BRANDÃO CLAMA POR ÉTICA DA JUSTIÇA EM BRASÍLIA, MAS NO MARANHÃO USA O PODER PARA PERSEGUIR ADVERSÁRIOS

A decisão de permanecer no cargo com o objetivo de manter o controle do Estado dentro da própria família deixa… [ ]

10 de abril de 2026

A decisão de permanecer no cargo com o objetivo de manter o controle do Estado dentro da própria família deixa registrado na biografia de Brandão os traços escondidos e disfarçados da sua personalidade, onde mentira, traição, deslealdade e ganância revelam o verdadeiro caráter do atual governador do Estado.

O que significa ser ético para Carlos Brandão?

Por mais que a imprensa a serviço da família Brandão tente maquiar o que vem acontecendo no Maranhão, cujo objetivo é influenciar a opinião pública, e transformar Brandão em vítima, a verdade é que o governador e membros da sua família respondem vários processos nas esferas federais por crimes que variam de corrupção a assassinato. E o mais grave é que, além disso, vem usando indiscriminadamente a máquina do Estado para tentar impor o sobrinho como novo governador; e isso sob o olhar do Ministério Público, que parece ignorar os desmandos do governo.

O modelo coronelista de fazer política

Basta observar como nos últimos anos o vice-governador vem sendo atacado e perseguido pela Assembleia Legislativa, Ministério Público e Imprensa Aliada ao Palácio dos Leões. Essa CPI, por exemplo, mesmo com uma decisão do STJ suspendendo todo o processo, mostra como a assembleia continua perseguindo Felipe Camarão para agradar o governador.

Já nos últimos meses, com a certeza de que Eduardo Braide seria candidato ao governo, começaram os ataques na imprensa, acompanhados de greve de ônibus e a criação de um clima beligerante da Câmara de Vereadores da capital, comandado por Paulo Vitor e Beto Castro, este último, sendo um dos personagens da cena do crime do Tech Office, que agora está sendo investigado pela Polícia Federal.

Falando em Tech Office, o inquérito feito pela Polícia Civil perdeu validade depois que a Polícia Federal assumiu as investigações e detectou fortes indícios do uso de influência política na investigação local para ocultar a presença na cena do crime do Presidente do TCE, Daniel Brandão, que é outro sobrinho do governador. Inclusive, em decisão recente do STF, o ministro Flávio Dino, o relator do caso, proibiu a Polícia Civil do Maranhão de se aproximar ou fazer qualquer investigação paralela.

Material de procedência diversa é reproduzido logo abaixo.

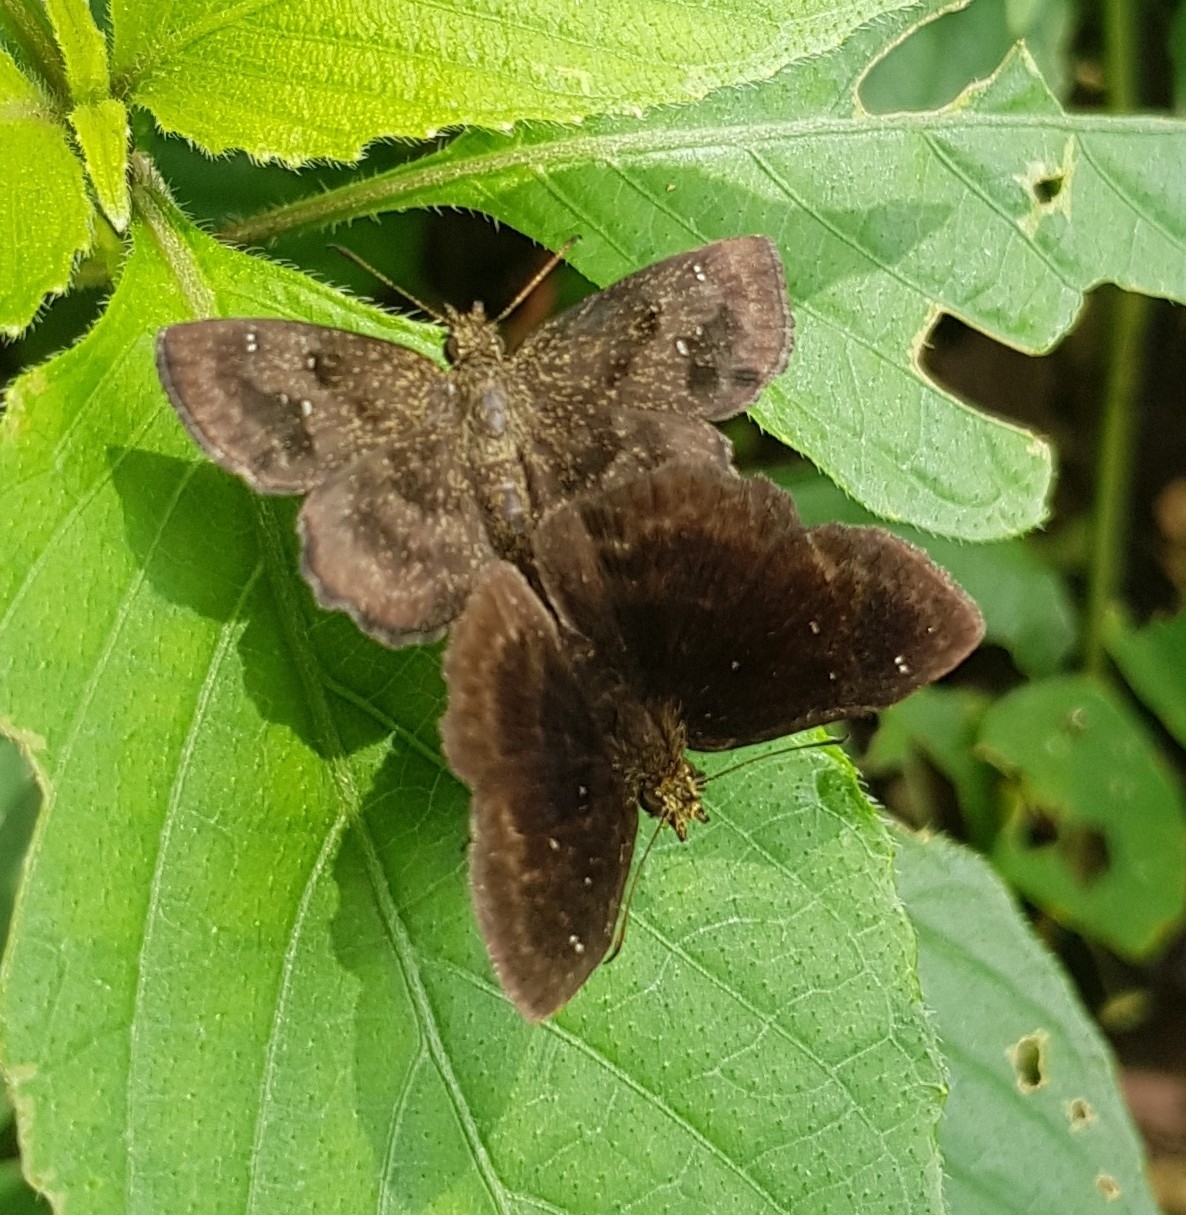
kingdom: Animalia
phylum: Arthropoda
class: Insecta
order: Lepidoptera
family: Hesperiidae
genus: Staphylus
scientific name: Staphylus mazans
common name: Mazans scallopwing
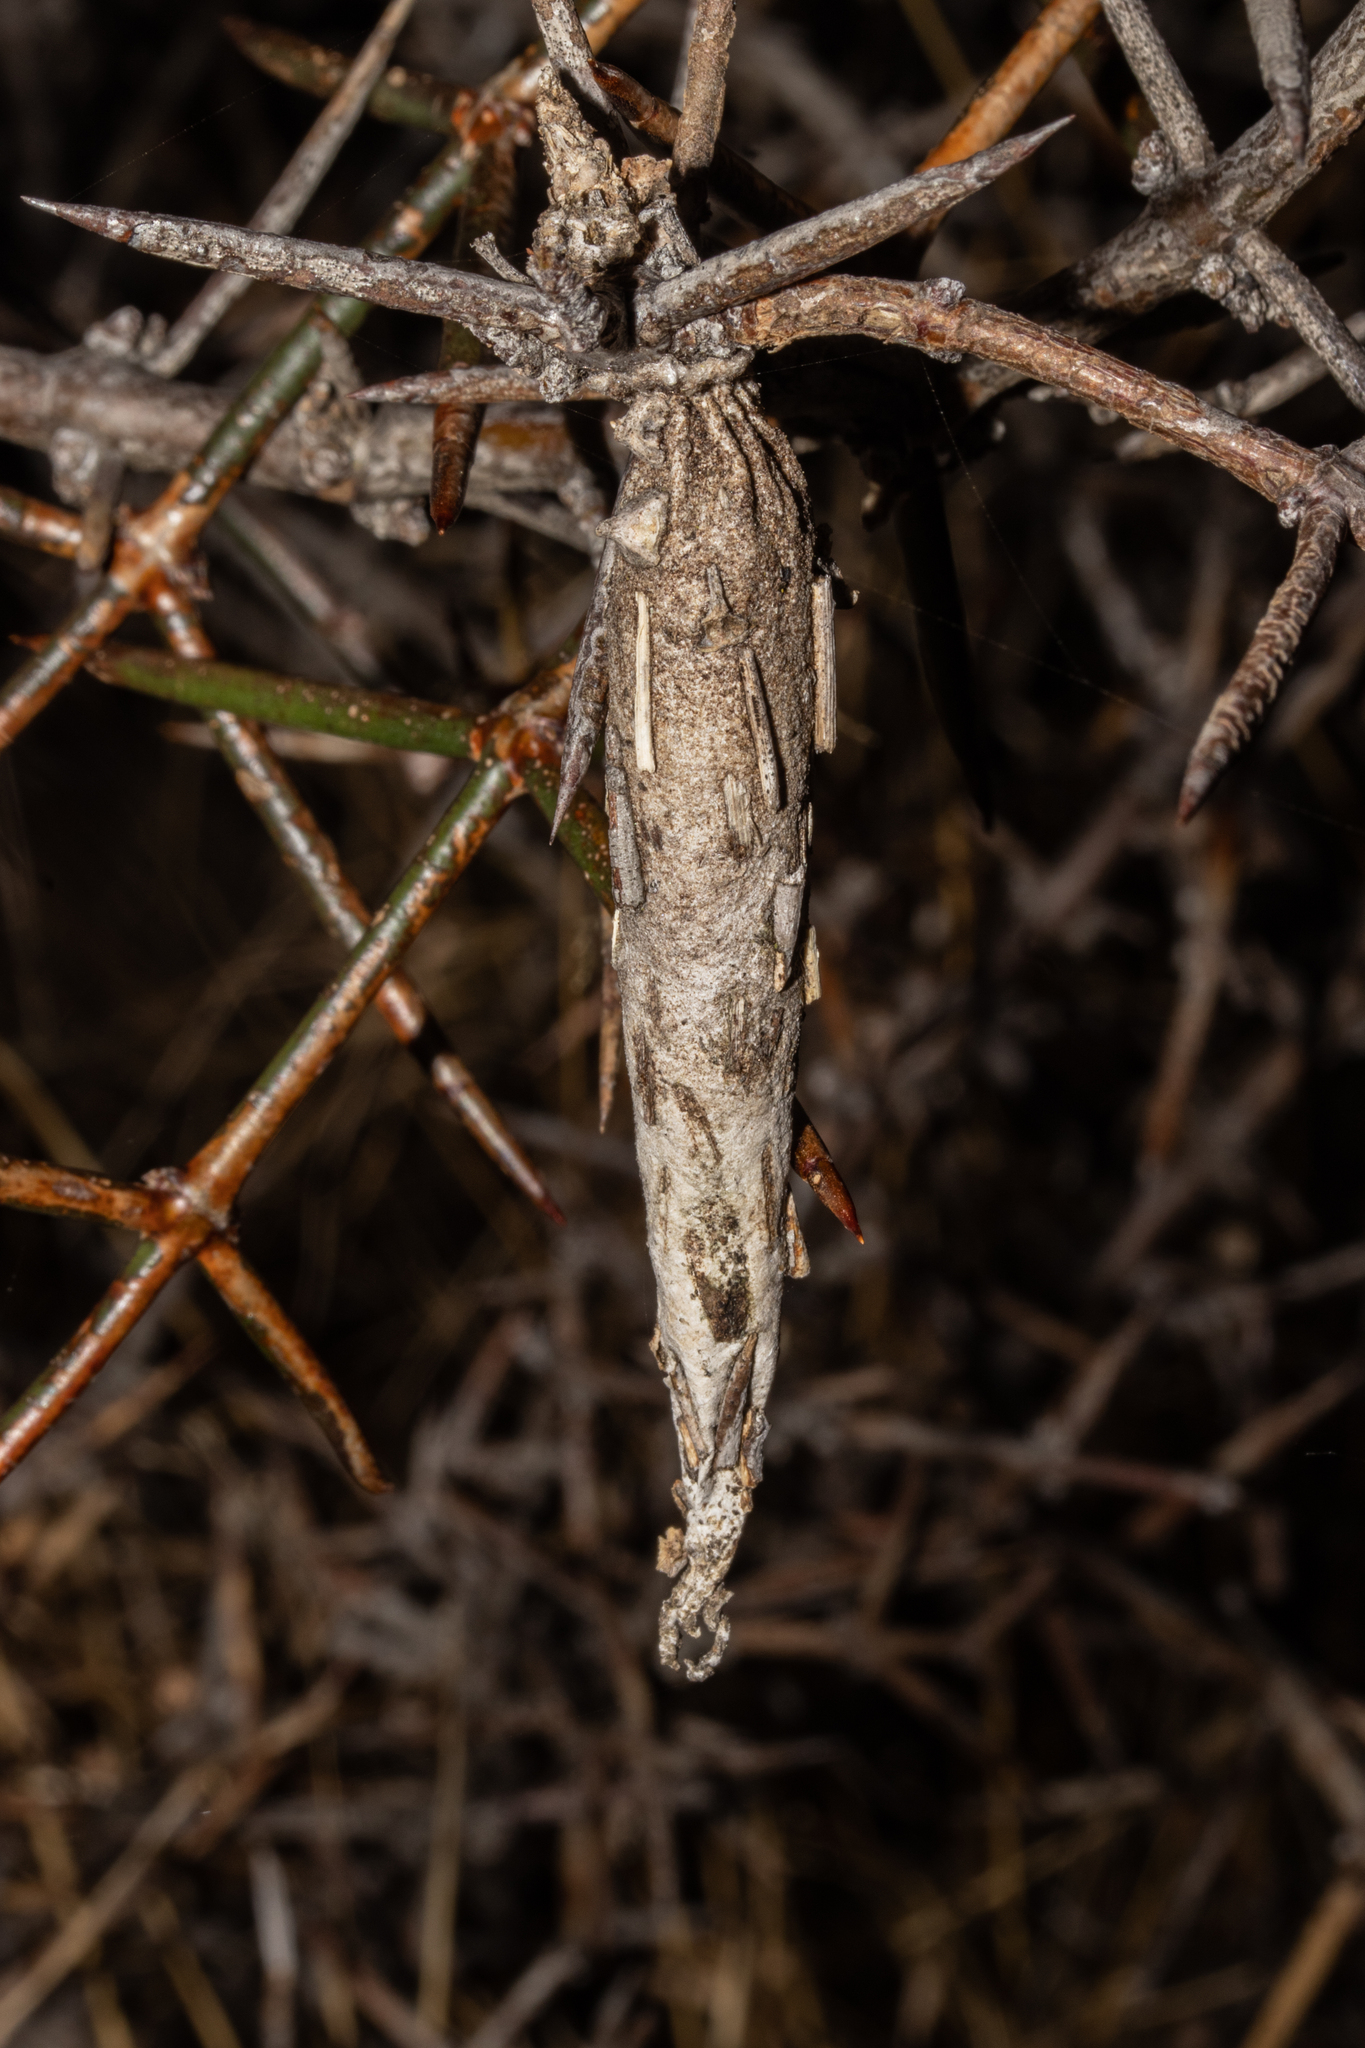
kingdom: Animalia
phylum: Arthropoda
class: Insecta
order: Lepidoptera
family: Psychidae
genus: Liothula
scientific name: Liothula omnivora
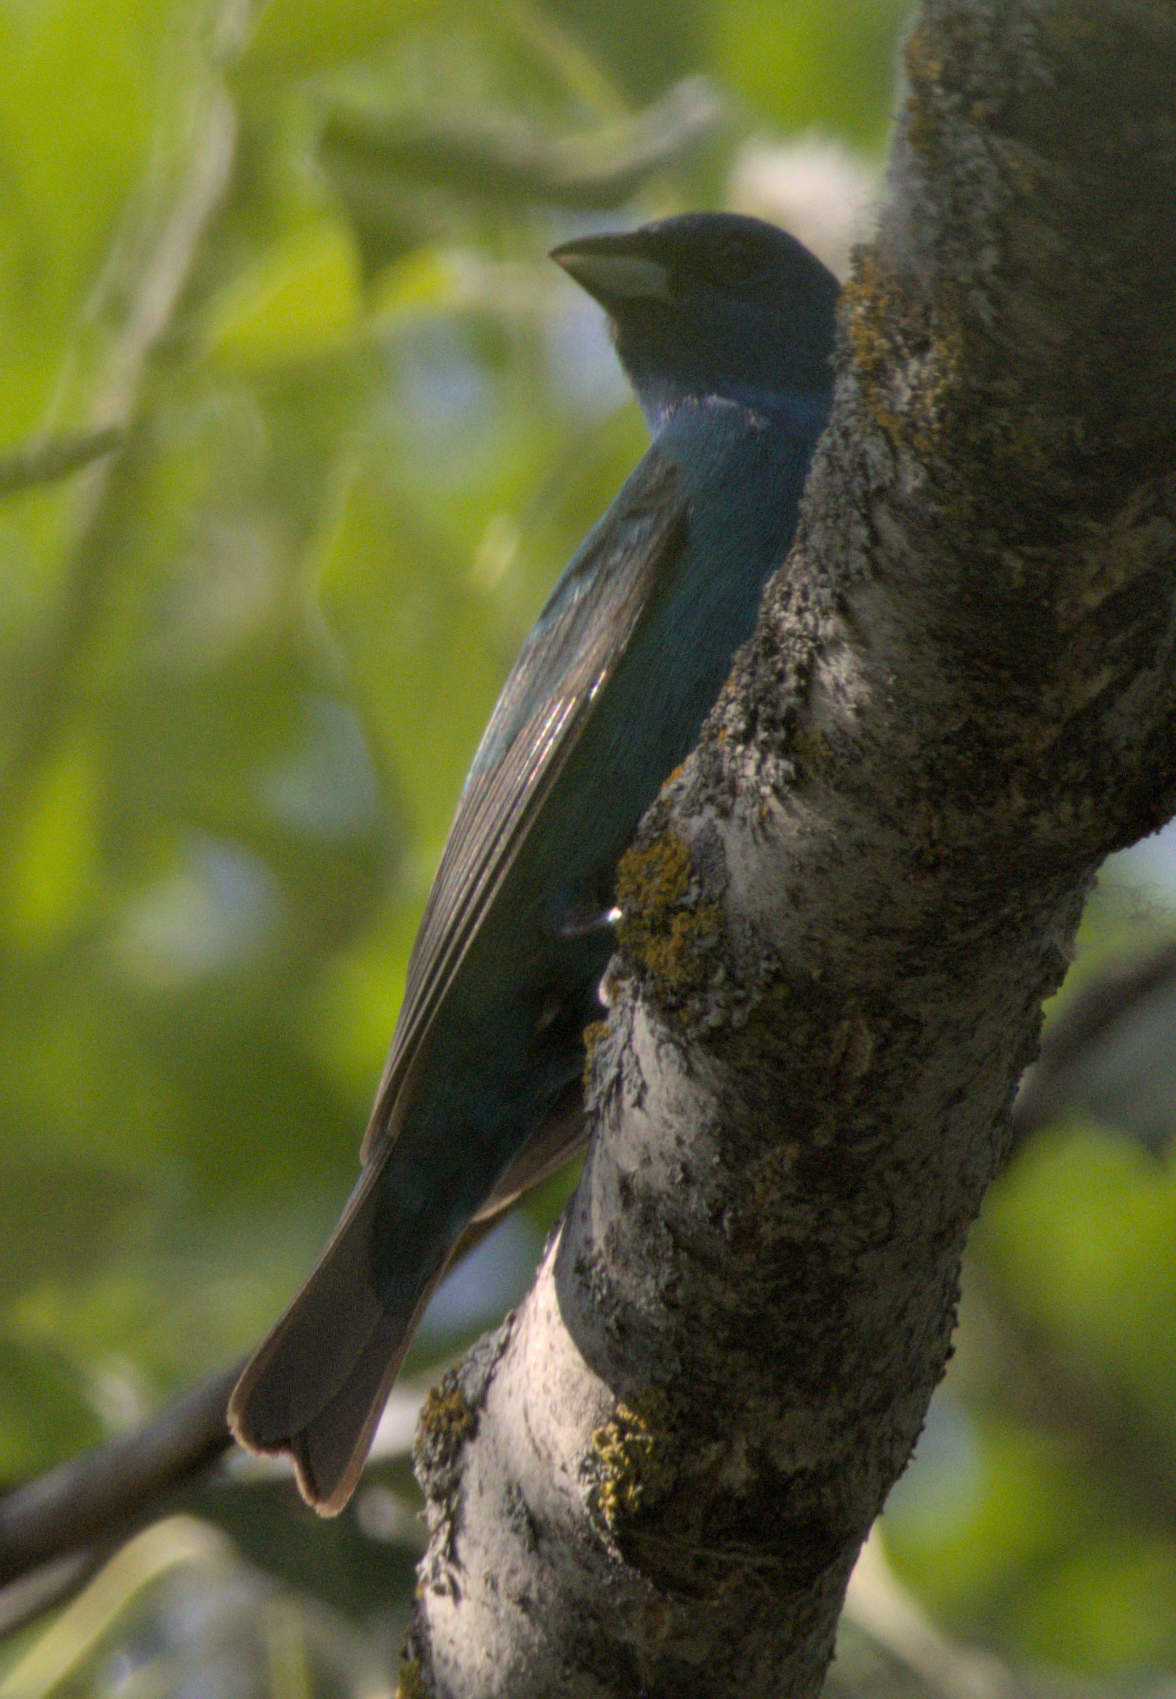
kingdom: Animalia
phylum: Chordata
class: Aves
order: Passeriformes
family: Cardinalidae
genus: Passerina
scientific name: Passerina cyanea
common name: Indigo bunting
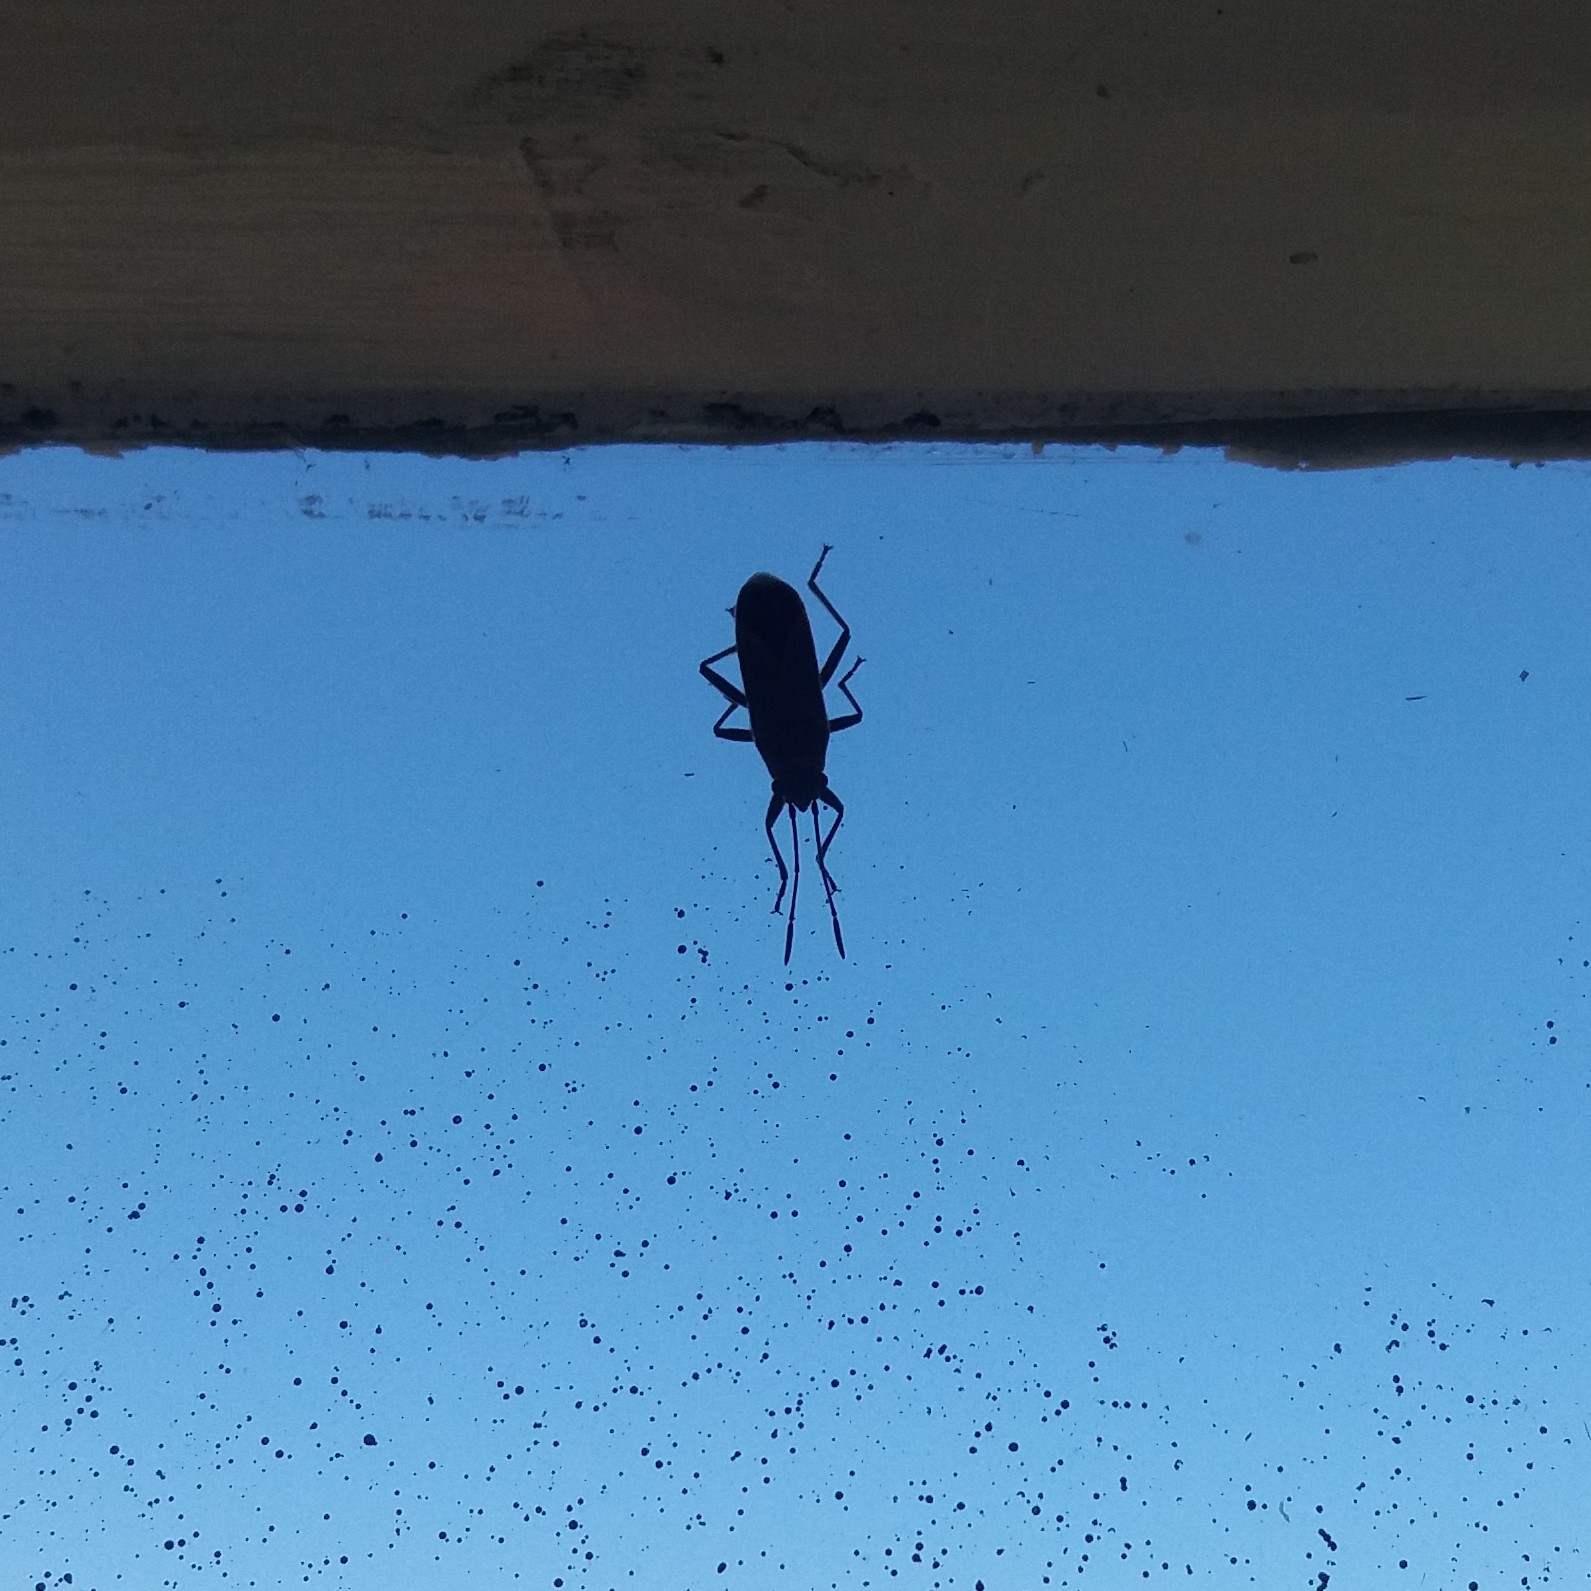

Sem poder mais interferir no inquérito do caso, restou a Brandão tentar constranger os ministros do STF, ora vazando áudios sem relação direta ou emplacando matérias direcionadas, alegando perseguição política, como se Brandão fosse um santo milagreiro, mas no Maranhão real, fora da mídia brandonista, milagre mesmo só a multiplicação do patrimônio da sua família, em apenas três anos de governo.